You can use whatever mSATA (apparently all except SN2100) or M.2 SATA (apparently only SN2100) you want. My go-to model are Transcend 452T2 (e.g. TS128GMSA452T2)
If upgrade recently onyx or mlnxos, the disk firmware Will also upgrade, so maybe replace ssd is not necessary.
in 2019 or 2020 , mellanox change the sn2100 and 2010 ssd to storfly.

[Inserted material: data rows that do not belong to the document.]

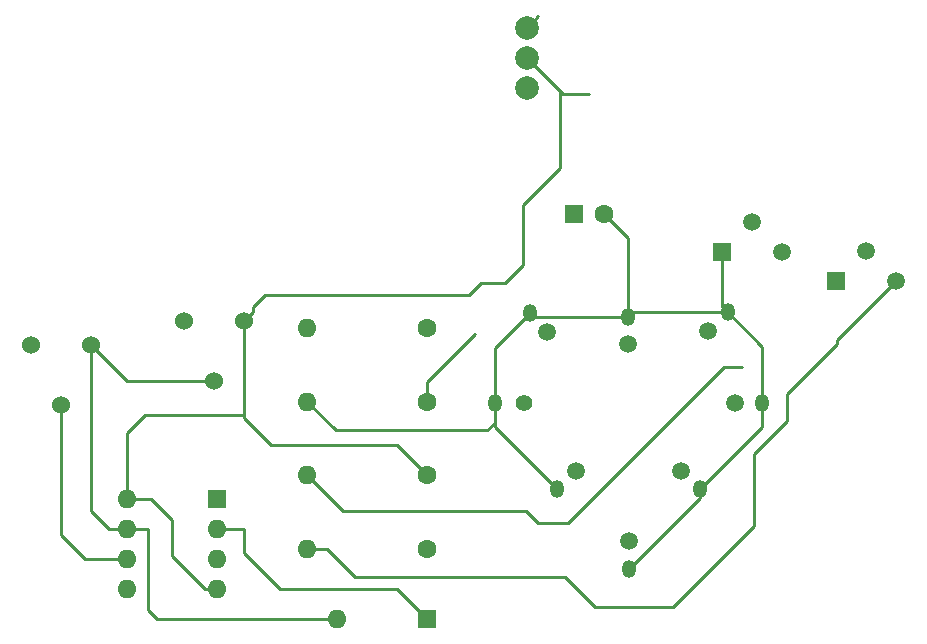
<source format=gbr>
%TF.GenerationSoftware,KiCad,Pcbnew,8.0.1*%
%TF.CreationDate,2024-04-02T10:44:00+02:00*%
%TF.ProjectId,Einhorn,45696e68-6f72-46e2-9e6b-696361645f70,rev?*%
%TF.SameCoordinates,Original*%
%TF.FileFunction,Copper,L1,Top*%
%TF.FilePolarity,Positive*%
%FSLAX46Y46*%
G04 Gerber Fmt 4.6, Leading zero omitted, Abs format (unit mm)*
G04 Created by KiCad (PCBNEW 8.0.1) date 2024-04-02 10:44:00*
%MOMM*%
%LPD*%
G01*
G04 APERTURE LIST*
%TA.AperFunction,ComponentPad*%
%ADD10R,1.500000X1.500000*%
%TD*%
%TA.AperFunction,ComponentPad*%
%ADD11C,1.500000*%
%TD*%
%TA.AperFunction,ComponentPad*%
%ADD12R,1.600000X1.600000*%
%TD*%
%TA.AperFunction,ComponentPad*%
%ADD13C,1.600000*%
%TD*%
%TA.AperFunction,ComponentPad*%
%ADD14C,1.524000*%
%TD*%
%TA.AperFunction,ComponentPad*%
%ADD15O,1.200000X1.500000*%
%TD*%
%TA.AperFunction,ComponentPad*%
%ADD16C,1.400000*%
%TD*%
%TA.AperFunction,ComponentPad*%
%ADD17O,1.600000X1.600000*%
%TD*%
%TA.AperFunction,ComponentPad*%
%ADD18C,2.000000*%
%TD*%
%TA.AperFunction,ViaPad*%
%ADD19C,0.300000*%
%TD*%
%TA.AperFunction,Conductor*%
%ADD20C,0.250000*%
%TD*%
G04 APERTURE END LIST*
D10*
%TO.P,T2,1*%
%TO.N,Net-(Q2-E)*%
X106256000Y-66790000D03*
D11*
%TO.P,T2,2*%
%TO.N,Net-(Q1-C)*%
X108796000Y-64250000D03*
%TO.P,T2,3*%
%TO.N,Net-(Q2-C)*%
X111336000Y-66790000D03*
%TD*%
D10*
%TO.P,T1,1*%
%TO.N,Net-(Q1-E)*%
X96646000Y-64350000D03*
D11*
%TO.P,T1,2*%
%TO.N,Net-(Q1-B)*%
X99186000Y-61810000D03*
%TO.P,T1,3*%
%TO.N,Net-(Q1-C)*%
X101726000Y-64350000D03*
%TD*%
D12*
%TO.P,C1,1*%
%TO.N,Net-(D3-K)*%
X84084000Y-61134000D03*
D13*
%TO.P,C1,2*%
%TO.N,Net-(Q1-E)*%
X86584000Y-61134000D03*
%TD*%
D14*
%TO.P,P1,1,1*%
%TO.N,Net-(S1-E)*%
X56144000Y-70212000D03*
%TO.P,P1,2,2*%
%TO.N,unconnected-(P1-Pad2)*%
X51064000Y-70212000D03*
%TO.P,P1,3,3*%
%TO.N,Net-(D3-A)*%
X53604000Y-75292000D03*
%TD*%
D15*
%TO.P,U3,1,K*%
%TO.N,Net-(Q1-E)*%
X100026000Y-77136000D03*
X97126000Y-69436000D03*
X94726000Y-84436000D03*
X88726000Y-91136000D03*
X88622051Y-69860000D03*
X82629949Y-84436000D03*
X80326000Y-69532051D03*
X77426000Y-77136000D03*
D11*
%TO.P,U3,2,A*%
%TO.N,Net-(Q2-E)*%
X97726000Y-77136000D03*
X95426000Y-71036000D03*
X93126000Y-82836000D03*
X88726000Y-88836000D03*
X88622051Y-72146000D03*
X84229949Y-82836000D03*
X81826000Y-71132051D03*
D16*
X79826000Y-77136000D03*
%TD*%
D12*
%TO.P,D3,1,K*%
%TO.N,Net-(D3-K)*%
X71638000Y-95424000D03*
D17*
%TO.P,D3,2,A*%
%TO.N,Net-(D3-A)*%
X64018000Y-95424000D03*
%TD*%
D13*
%TO.P,R4,1*%
%TO.N,Net-(Q1-B)*%
X71638000Y-77008000D03*
D17*
%TO.P,R4,2*%
%TO.N,Net-(Q1-E)*%
X61478000Y-77008000D03*
%TD*%
D13*
%TO.P,R5,1*%
%TO.N,Net-(S1-E)*%
X71638000Y-83230000D03*
D17*
%TO.P,R5,2*%
%TO.N,Net-(Q1-C)*%
X61478000Y-83230000D03*
%TD*%
D13*
%TO.P,R6,1*%
%TO.N,Net-(S1-E)*%
X71638000Y-89452000D03*
D17*
%TO.P,R6,2*%
%TO.N,Net-(Q2-C)*%
X61478000Y-89452000D03*
%TD*%
D12*
%TO.P,U1,1,GND*%
%TO.N,Net-(Q1-E)*%
X53858000Y-85264000D03*
D17*
%TO.P,U1,2,TR*%
%TO.N,Net-(D3-K)*%
X53858000Y-87804000D03*
%TO.P,U1,3,Q*%
%TO.N,unconnected-(U1-Q-Pad3)*%
X53858000Y-90344000D03*
%TO.P,U1,4,R*%
%TO.N,Net-(S1-E)*%
X53858000Y-92884000D03*
%TO.P,U1,5,CV*%
%TO.N,unconnected-(U1-CV-Pad5)*%
X46238000Y-92884000D03*
%TO.P,U1,6,THR*%
%TO.N,Net-(D3-K)*%
X46238000Y-90344000D03*
%TO.P,U1,7,DIS*%
%TO.N,Net-(D3-A)*%
X46238000Y-87804000D03*
%TO.P,U1,8,VCC*%
%TO.N,Net-(S1-E)*%
X46238000Y-85264000D03*
%TD*%
D13*
%TO.P,R3,1*%
%TO.N,Net-(D3-K)*%
X71638000Y-70786000D03*
D17*
%TO.P,R3,2*%
%TO.N,Net-(Q1-B)*%
X61478000Y-70786000D03*
%TD*%
D14*
%TO.P,P2,1,1*%
%TO.N,Net-(D3-A)*%
X43190000Y-72244000D03*
%TO.P,P2,2,2*%
%TO.N,unconnected-(P2-Pad2)*%
X38110000Y-72244000D03*
%TO.P,P2,3,3*%
%TO.N,Net-(D3-K)*%
X40650000Y-77324000D03*
%TD*%
D18*
%TO.P,S1,1,A*%
%TO.N,Net-(S1-A-Pad1)*%
X80058100Y-45347900D03*
%TO.P,S1,2,E*%
%TO.N,Net-(S1-E)*%
X80058100Y-47887900D03*
%TO.P,S1,3,A*%
%TO.N,unconnected-(S1-A-Pad3)*%
X80058100Y-50427900D03*
%TD*%
D19*
%TO.N,Net-(S1-E)*%
X85354000Y-50974000D03*
%TO.N,Net-(Q1-C)*%
X98308000Y-74088000D03*
%TO.N,Net-(Q1-B)*%
X75702000Y-71294000D03*
%TD*%
D20*
%TO.N,Net-(D3-K)*%
X69098000Y-92884000D02*
X71638000Y-95424000D01*
X56144000Y-87804000D02*
X56144000Y-89836000D01*
X42682000Y-90344000D02*
X46238000Y-90344000D01*
X59192000Y-92884000D02*
X69098000Y-92884000D01*
X53858000Y-87804000D02*
X56144000Y-87804000D01*
X40650000Y-77324000D02*
X40650000Y-88312000D01*
X56144000Y-89836000D02*
X59192000Y-92884000D01*
X40650000Y-88312000D02*
X42682000Y-90344000D01*
%TO.N,Net-(D3-A)*%
X43190000Y-86280000D02*
X43190000Y-72244000D01*
X48778000Y-95424000D02*
X64018000Y-95424000D01*
X46238000Y-87804000D02*
X48016000Y-87804000D01*
X48016000Y-87804000D02*
X48016000Y-94662000D01*
X48016000Y-94662000D02*
X48778000Y-95424000D01*
X44714000Y-87804000D02*
X43190000Y-86280000D01*
X46238000Y-75292000D02*
X53604000Y-75292000D01*
X43190000Y-72244000D02*
X46238000Y-75292000D01*
X46238000Y-87804000D02*
X44714000Y-87804000D01*
%TO.N,Net-(S1-E)*%
X83144200Y-50974000D02*
X82725100Y-50554900D01*
X79766000Y-60372000D02*
X79766000Y-65452000D01*
X69100000Y-80692000D02*
X71638000Y-83230000D01*
X50048000Y-90090000D02*
X50048000Y-87042000D01*
X75194000Y-67992000D02*
X57922000Y-67992000D01*
X56144000Y-70212000D02*
X56144000Y-78152000D01*
X85354000Y-50974000D02*
X83144200Y-50974000D01*
X53858000Y-92884000D02*
X52842000Y-92884000D01*
X56144000Y-78406000D02*
X58430000Y-80692000D01*
X80058100Y-47887900D02*
X82725100Y-50554900D01*
X48270000Y-85264000D02*
X46238000Y-85264000D01*
X56144000Y-78152000D02*
X56144000Y-78406000D01*
X52842000Y-92884000D02*
X50048000Y-90090000D01*
X79766000Y-65452000D02*
X78242000Y-66976000D01*
X56906000Y-69008000D02*
X56906000Y-69450000D01*
X56144000Y-78152000D02*
X47762000Y-78152000D01*
X78242000Y-66976000D02*
X76210000Y-66976000D01*
X50048000Y-87042000D02*
X48270000Y-85264000D01*
X82725100Y-50554900D02*
X82890200Y-50720000D01*
X57922000Y-67992000D02*
X56906000Y-69008000D01*
X58430000Y-80692000D02*
X69100000Y-80692000D01*
X46238000Y-79676000D02*
X46238000Y-85264000D01*
X47762000Y-78152000D02*
X46238000Y-79676000D01*
X82890200Y-57247800D02*
X79766000Y-60372000D01*
X56906000Y-69450000D02*
X56144000Y-70212000D01*
X76210000Y-66976000D02*
X75194000Y-67992000D01*
X82890200Y-50720000D02*
X82890200Y-57247800D01*
%TO.N,Net-(Q1-C)*%
X96784000Y-74088000D02*
X98308000Y-74088000D01*
X81036000Y-87296000D02*
X83576000Y-87296000D01*
X83576000Y-87296000D02*
X96784000Y-74088000D01*
X64528000Y-86280000D02*
X80020000Y-86280000D01*
X80020000Y-86280000D02*
X81036000Y-87296000D01*
X61478000Y-83230000D02*
X64528000Y-86280000D01*
%TO.N,Net-(Q1-B)*%
X75702000Y-71294000D02*
X71638000Y-75358000D01*
X71638000Y-75358000D02*
X71638000Y-77008000D01*
%TO.N,Net-(Q2-C)*%
X92466000Y-94408000D02*
X85862000Y-94408000D01*
X65542000Y-91868000D02*
X63126000Y-89452000D01*
X106366000Y-71760000D02*
X111336000Y-66790000D01*
X63126000Y-89452000D02*
X61478000Y-89452000D01*
X102118000Y-76393000D02*
X102118000Y-78660000D01*
X102118000Y-78660000D02*
X99324000Y-81454000D01*
X99324000Y-81454000D02*
X99324000Y-87550000D01*
X83322000Y-91868000D02*
X65542000Y-91868000D01*
X99324000Y-87550000D02*
X92466000Y-94408000D01*
X85862000Y-94408000D02*
X83322000Y-91868000D01*
X106366000Y-72145000D02*
X106366000Y-71760000D01*
X106366000Y-72145000D02*
X102118000Y-76393000D01*
%TO.N,Net-(S1-A-Pad1)*%
X80058100Y-45347900D02*
X81036000Y-44370000D01*
%TO.N,Net-(Q1-E)*%
X80653949Y-69860000D02*
X80326000Y-69532051D01*
X77353000Y-78787000D02*
X77426000Y-78714000D01*
X77426000Y-78714000D02*
X77426000Y-77136000D01*
X76718000Y-79422000D02*
X77353000Y-78787000D01*
X61478000Y-77008000D02*
X63892000Y-79422000D01*
X94726000Y-85136000D02*
X94726000Y-84436000D01*
X77426000Y-72432051D02*
X77426000Y-77136000D01*
X97126000Y-69436000D02*
X89046051Y-69436000D01*
X100026000Y-72336000D02*
X100026000Y-77136000D01*
X96646000Y-68956000D02*
X97126000Y-69436000D01*
X80326000Y-69532051D02*
X77426000Y-72432051D01*
X94726000Y-84436000D02*
X100026000Y-79136000D01*
X82629949Y-84436000D02*
X77353000Y-79159051D01*
X96646000Y-64350000D02*
X96646000Y-68956000D01*
X97126000Y-69436000D02*
X100026000Y-72336000D01*
X77353000Y-79159051D02*
X77353000Y-78787000D01*
X88726000Y-91136000D02*
X94726000Y-85136000D01*
X63892000Y-79422000D02*
X76718000Y-79422000D01*
X100026000Y-79136000D02*
X100026000Y-77136000D01*
X88622051Y-69860000D02*
X88622051Y-63172051D01*
X89046051Y-69436000D02*
X88622051Y-69860000D01*
X88622051Y-63172051D02*
X86584000Y-61134000D01*
X88622051Y-69860000D02*
X80653949Y-69860000D01*
%TD*%
M02*

</source>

In addtion, there also another serious issue about console cable. paste the contents here, just in case the webpage gone.
The switch's I2C bus hangs with Mellanox Serial Console cable (site.com)
Code:
The switch's I2C bus hangs with Mellanox Serial Console cable
Mar 8, 2020•Knowledge Article
The switch's I2C bus hangs with Mellanox Serial Console cable MLNX2-117-6533kn
Hardware issue in the current console cable.
A hardware issue with the provided console cable has been recently discovered and may affect the below switch systems.
The issue can cause the switch I2C buss to hang, resulting in a switch failure. 
Systems may experience slowness or complete inability to function.
Affected switch systems list: SX1710 SX1410 SX6710 SB7700 SB7800 SN2700 SN2410 CS7500 CS7510 CS7520

The provided console cable may cause the internal unit's I2C bus to hang, causing the entire switch system to hang as well.
The unnecessary usage of pins in the current RJ45 to DB9 cable harness may lead to an l2C bus hang.
It is a hardware issue in the current console cable that is provided with the above list of switch systems.
Please use the provided console cable only for the initial and first switch configuration.
Once completed, disconnect the cable and perform the rest of the configurations by using the network. 
A fix will be implemented in the future manufacturing of the console cable.
 
Last edited:

Aluminat

Member
Jul 5, 2019
43
16
8
- SN2XXX / SB7XXX series: Replace your SSDs and make backups! The original Innodisk 3ME SSDs are prone to failure (one died while I was taking an image).
Did you happen to have backup image file of SN2410? I have a pair this but during upgrade the SSDs failed.
 

NablaSquaredG

Layer 1 Magician
Aug 17, 2020
803
411
63
Did you happen to have backup image file of SN2410? I have a pair this but during upgrade the SSDs failed.
You can mod an SN2700 / SN2100 / SB7700 image (disk backup) to work on SN2410. I will post the guide soon, in the meantime you can write me a PM if you haven't already been able to fix your SN2410?
 
  • Like
Reactions: Aluminat

uncensoredtr

New Member
Sep 13, 2022
5
0
1
Personally I would separate some topics into their own threads: the (m)sx 6000 series that are based on the switchx(2) asics in one thread, 100gbe (and 40+gbe that cam after the sx6000 series) in another and 100Gbit/s+ infiniband in another thread

The sx6000 series is the last series to feature vpi*, requires licenses to enable features, is (was?) better avaialable, using ppc for management
The sn2000 and newer series are ethernet only, don't require licenses for ceratian features**, use x86 based cpus for management
the sb series switches are infiniband only***

* nvidia sells a gateway appliance, but that is a 2u server with 4 dual port vpi adapters
** I don't have one and rely on the information that i have seen here in the forums and some pdfs from mellanox
*** infiniband is interesting but has many downsides and support was removed for some widely used applications
I think this will be way better for clarity through the topic. It will be too messy to be able to control the topic when it is too generalized.